* **Extracted text**:
═══

Figure 14.9 Normal left posterior lateral scan. PL, pleural line; Sp, spleen; K, left kidney; D, part of diaphragm identified. Limited view of the diaphragm as the majority obscured by normal aerated lung.

With a normal air-filled lung, only the posterior portion of the diaphragm will be seen. Air in the costophrenic angle obliterates any structures below it. With respiration, the artefact of an air-filled lung will be seen coming across the screen like a curtain obliterating the view of the diaphragm and liver or spleen during inspiration. This has been termed the curtain or veil sign (Videos 1.10.2 Lung ultrasound, sonoanatomy, and standard views).

When there is a pleural effusion or a consolidated lung base, then the diaphragm is easy to visualize due to the US window provided (Figure 14.10). Diaphragmatic muscle thickness and excursion with respiration can be measured.


Figure 14.10 Effusion and collapsed lung with clear view of the diaphragm.

═══

* **Data for review**:
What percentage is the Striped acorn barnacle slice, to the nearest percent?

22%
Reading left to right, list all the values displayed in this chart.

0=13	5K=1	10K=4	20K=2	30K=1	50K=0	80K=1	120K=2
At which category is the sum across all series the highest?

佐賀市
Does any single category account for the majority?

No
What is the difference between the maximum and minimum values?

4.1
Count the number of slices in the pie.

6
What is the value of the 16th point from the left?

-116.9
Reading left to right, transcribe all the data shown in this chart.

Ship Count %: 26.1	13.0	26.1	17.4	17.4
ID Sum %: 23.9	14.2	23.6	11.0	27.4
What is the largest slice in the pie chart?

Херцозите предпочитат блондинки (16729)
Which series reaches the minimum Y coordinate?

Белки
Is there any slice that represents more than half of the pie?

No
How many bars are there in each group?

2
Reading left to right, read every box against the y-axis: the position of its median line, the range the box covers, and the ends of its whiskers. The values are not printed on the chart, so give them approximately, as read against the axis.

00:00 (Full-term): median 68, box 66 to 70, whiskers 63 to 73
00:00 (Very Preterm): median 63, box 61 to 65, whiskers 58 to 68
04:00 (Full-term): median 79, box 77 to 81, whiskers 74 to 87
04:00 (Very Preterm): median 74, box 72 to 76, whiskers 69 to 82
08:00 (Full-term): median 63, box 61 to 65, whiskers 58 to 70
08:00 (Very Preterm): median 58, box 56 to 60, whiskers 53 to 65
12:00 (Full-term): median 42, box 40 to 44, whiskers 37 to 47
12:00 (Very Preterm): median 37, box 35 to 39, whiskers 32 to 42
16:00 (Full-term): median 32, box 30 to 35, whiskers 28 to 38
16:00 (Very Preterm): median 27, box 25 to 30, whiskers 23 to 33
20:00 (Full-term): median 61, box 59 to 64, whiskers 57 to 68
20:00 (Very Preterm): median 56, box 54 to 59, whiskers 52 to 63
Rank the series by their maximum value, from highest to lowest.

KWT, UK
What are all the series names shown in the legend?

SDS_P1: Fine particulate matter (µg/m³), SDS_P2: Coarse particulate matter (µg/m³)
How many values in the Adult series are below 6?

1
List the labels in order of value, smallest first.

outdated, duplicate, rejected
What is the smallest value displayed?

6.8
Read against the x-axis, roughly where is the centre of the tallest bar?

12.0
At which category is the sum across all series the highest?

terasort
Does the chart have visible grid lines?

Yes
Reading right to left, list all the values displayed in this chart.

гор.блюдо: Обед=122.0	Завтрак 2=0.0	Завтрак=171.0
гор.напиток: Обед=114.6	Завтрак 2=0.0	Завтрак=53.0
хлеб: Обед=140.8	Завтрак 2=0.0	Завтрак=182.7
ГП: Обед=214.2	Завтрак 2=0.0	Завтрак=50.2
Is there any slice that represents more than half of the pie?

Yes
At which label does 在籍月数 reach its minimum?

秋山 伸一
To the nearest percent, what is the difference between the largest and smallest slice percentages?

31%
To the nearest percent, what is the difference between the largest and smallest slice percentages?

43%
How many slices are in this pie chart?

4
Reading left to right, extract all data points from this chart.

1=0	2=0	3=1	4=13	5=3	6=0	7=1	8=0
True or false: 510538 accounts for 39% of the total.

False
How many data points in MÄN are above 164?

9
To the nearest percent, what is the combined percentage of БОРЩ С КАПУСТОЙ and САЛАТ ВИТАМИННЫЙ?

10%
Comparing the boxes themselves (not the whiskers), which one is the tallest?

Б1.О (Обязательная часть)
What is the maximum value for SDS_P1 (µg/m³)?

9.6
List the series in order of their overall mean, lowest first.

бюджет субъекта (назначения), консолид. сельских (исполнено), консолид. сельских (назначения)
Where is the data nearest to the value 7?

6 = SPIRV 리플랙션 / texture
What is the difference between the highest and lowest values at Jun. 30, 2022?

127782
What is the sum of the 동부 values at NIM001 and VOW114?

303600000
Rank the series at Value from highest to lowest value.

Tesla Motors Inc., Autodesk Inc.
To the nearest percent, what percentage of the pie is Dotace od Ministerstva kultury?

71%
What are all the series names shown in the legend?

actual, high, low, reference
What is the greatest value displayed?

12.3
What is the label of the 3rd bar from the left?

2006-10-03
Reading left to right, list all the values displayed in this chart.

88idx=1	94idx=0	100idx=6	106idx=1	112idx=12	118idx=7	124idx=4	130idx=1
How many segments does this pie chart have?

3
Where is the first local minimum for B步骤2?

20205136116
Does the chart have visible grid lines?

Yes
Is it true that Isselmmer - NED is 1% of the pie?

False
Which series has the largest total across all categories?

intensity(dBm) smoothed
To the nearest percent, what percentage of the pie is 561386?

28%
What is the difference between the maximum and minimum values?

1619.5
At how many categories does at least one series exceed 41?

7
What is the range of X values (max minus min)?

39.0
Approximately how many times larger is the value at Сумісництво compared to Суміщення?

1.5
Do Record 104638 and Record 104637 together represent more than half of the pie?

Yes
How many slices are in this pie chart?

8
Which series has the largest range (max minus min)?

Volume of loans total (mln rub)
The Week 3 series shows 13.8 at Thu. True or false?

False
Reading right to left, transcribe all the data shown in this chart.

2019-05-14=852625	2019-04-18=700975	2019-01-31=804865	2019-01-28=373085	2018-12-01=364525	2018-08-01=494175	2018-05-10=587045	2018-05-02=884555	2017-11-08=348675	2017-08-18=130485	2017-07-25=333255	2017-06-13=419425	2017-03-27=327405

═══

* **What to work on**:
1 > Decide whether each statement agrees with the passage on lung ultrasound. Answer yes or no, and quote the deciding words of the passage.
(a) With a normal air-filled lung, the whole diaphragm can be seen.
(b) The curtain or veil sign appears during inspiration.
(c) A pleural effusion makes the diaphragm easy to visualize.
2 > According to the passage on lung ultrasound, what diaphragm measurements can be taken when there is a pleural effusion or a consolidated lung base?
3 > Write out the passage on lung ultrasound between "With a normal" and "and standard views).", inclusive.

* **Expected results**:
1 >
(a) No: "only the posterior portion of the diaphragm will be seen"
(b) Yes: "obliterating the view of the diaphragm and liver or spleen during inspiration. This has been termed the curtain or veil sign"
(c) Yes: "When there is a pleural effusion or a consolidated lung base, then the diaphragm is easy to visualize due to the US window provided"

2 > Diaphragmatic muscle thickness and excursion with respiration.

3 >
With a normal air-filled lung, only the posterior portion of the diaphragm will be seen. Air in the costophrenic angle obliterates any structures below it. With respiration, the artefact of an air-filled lung will be seen coming across the screen like a curtain obliterating the view of the diaphragm and liver or spleen during inspiration. This has been termed the curtain or veil sign (Videos 1.10.2 Lung ultrasound, sonoanatomy, and standard views).